The Walking Dead returns with six bonus episodes in February, which may seem antithetical to the discussion, but not when you consider they’ve each been shot using few actors so as to limit the number of people on set. They are “isolated, character-driven stories” meant to give fans something to munch on until proper season 11 production may begin.
But even as it hasn’t been revealed yet, the next Assassin’s Creed is surely in development right now, and it will likely be bigger than the last, swallowing up more of our collective time and sitting under the spotlight for even longer. This past game launch was the largest in the series’s 13-year history.
Video game studios, while not without their own struggles in a pandemic, have largely settled into the new normal. Square Enix just announced the company will be offering permanent work-from-home employment for some employees. Others are expected to follow suit. This means games have the space to continue growing larger, telling epic sagas across all kinds of genres, while TV, like movies and live music, has few moves it can make in this current predicament.

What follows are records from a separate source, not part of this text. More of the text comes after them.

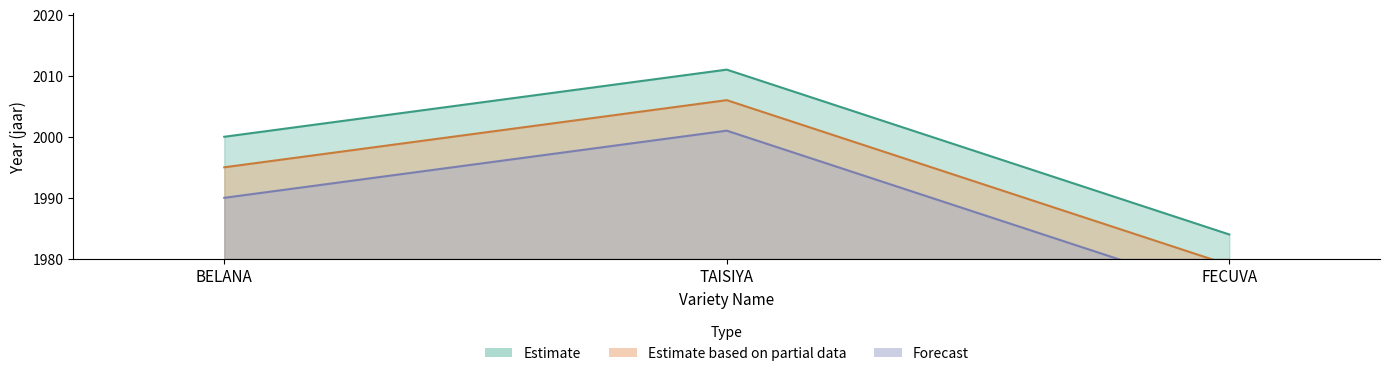

What is the label of the 1st point from the right?

FECUVA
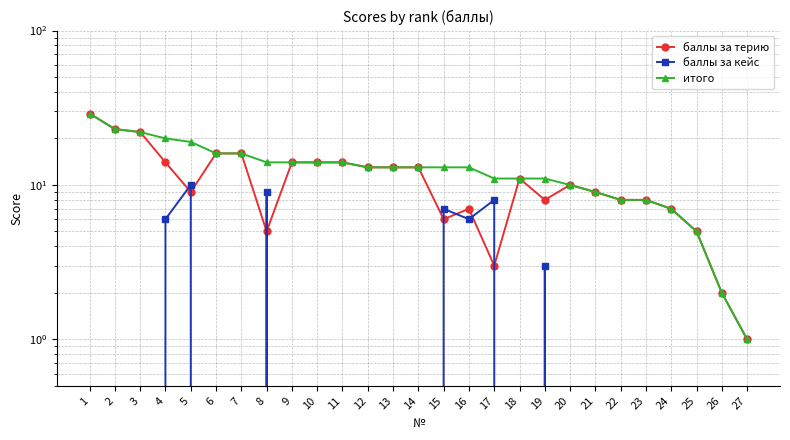

True or false: баллы за кейс has more than 0 points higher than both neighbors.

True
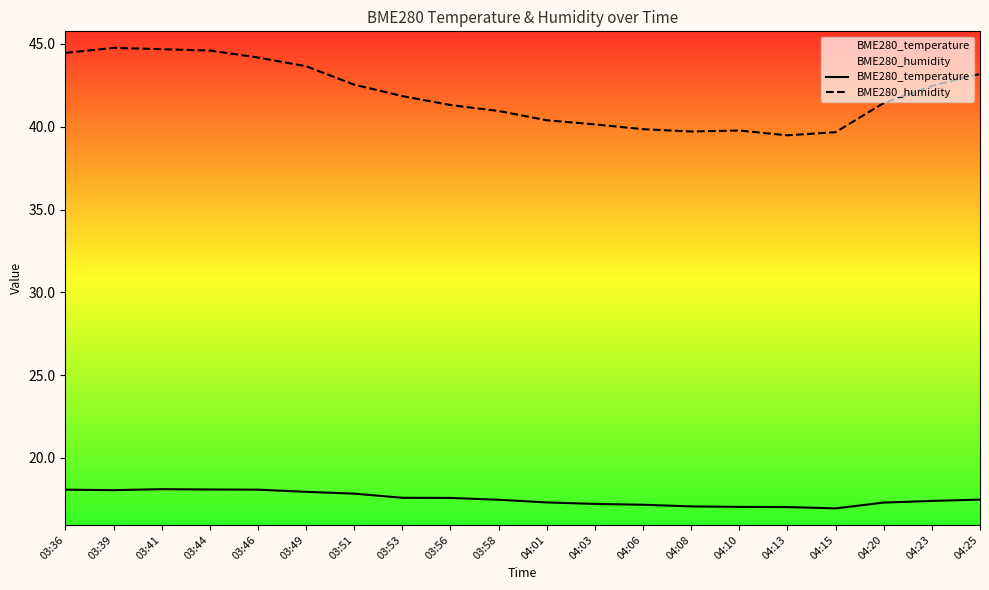

In BME280_temperature, how many points are lower than both neighbors (excluding endpoints)?

2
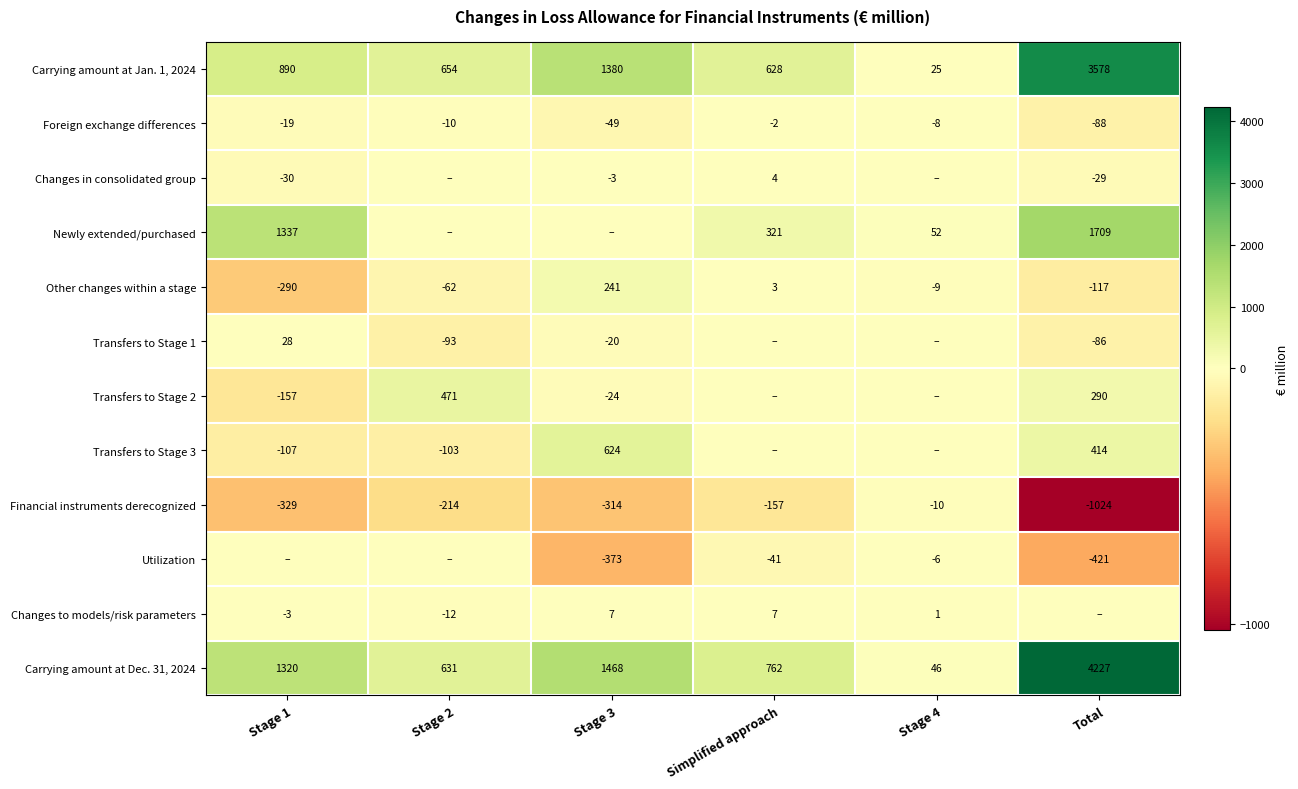

What is the maximum value for Financial instruments derecognized?

-10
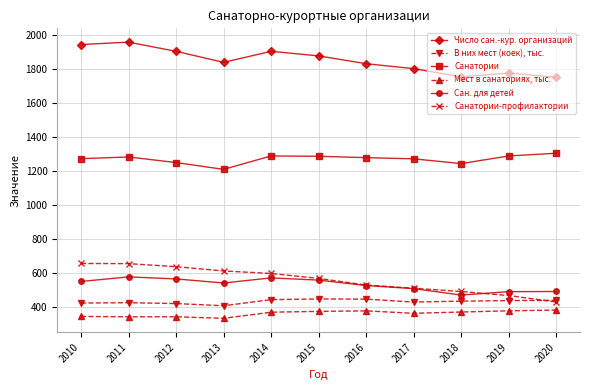

The В них мест (коек), тыс. series shows 420.0 at 2012. True or false?

True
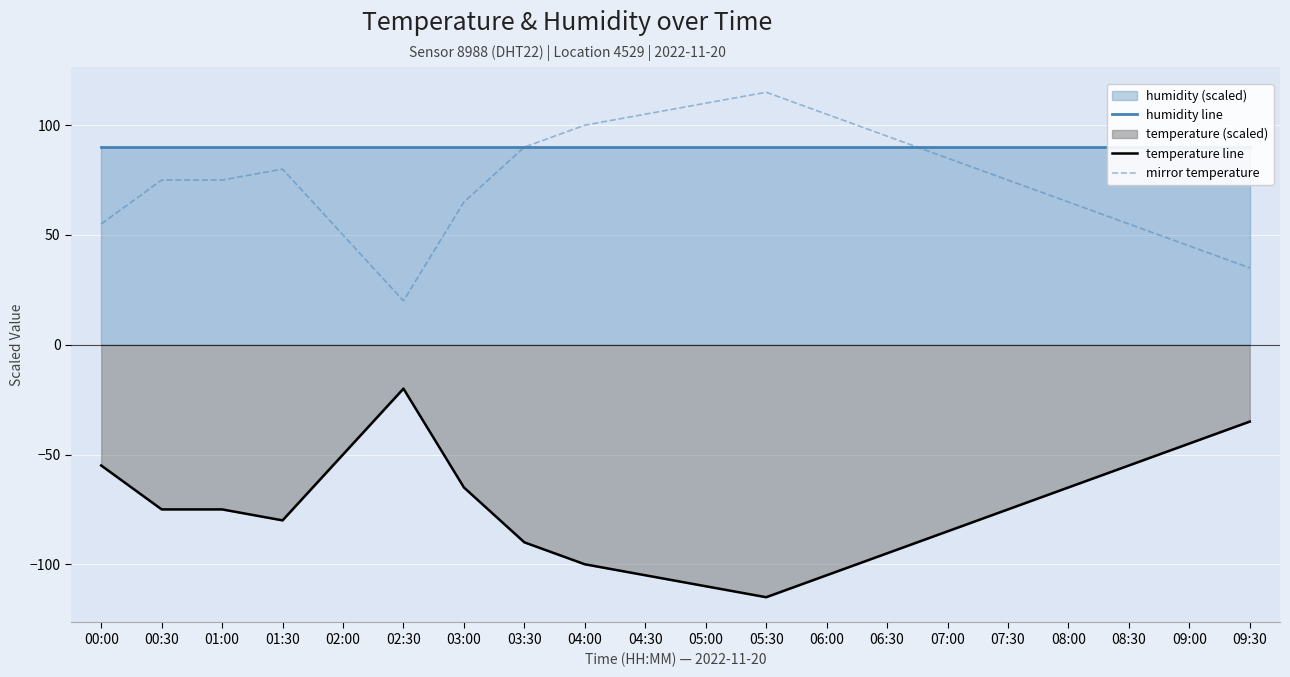

At which category is the sum across all series the highest?

00:00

Even after the pandemic, it’s likely TV series will keep getting shorter and arriving in bulk, sacrificing the weekly hotness for more instantly gratified viewers, thus justifying their subscription with a sea of one-weekend stories to digest. The games industry, already the most lucrative media industry, is not expected to pump its own brakes anytime soon, as budgets balloon and teams expand to numbers in the triple and quadruple digits.
We may get to a time where TV eventually becomes a sort of niche high art like a stage play. You plan your night to view a show, if you’re lucky you may be dazzled for a few hours, and then you go home. As the generations that grew up with games continue to pass them down to their kids, games are commandeering the conversation rapidly, and as serials shrink into the background, game developers have taken much of their language and applied it to their gargantuan projects.
Video games will continue to overlap other industries as they become more sophisticated and the old taboos surrounding the medium continue to evaporate. In turn, the production of massive video games that take weeks or months to end will continue unimpeded because the industry is proving to be pandemic-proof, and it’s virtually alone in that position. So the question just becomes by how much video games will dominate the field of serialized storytelling in the times to come.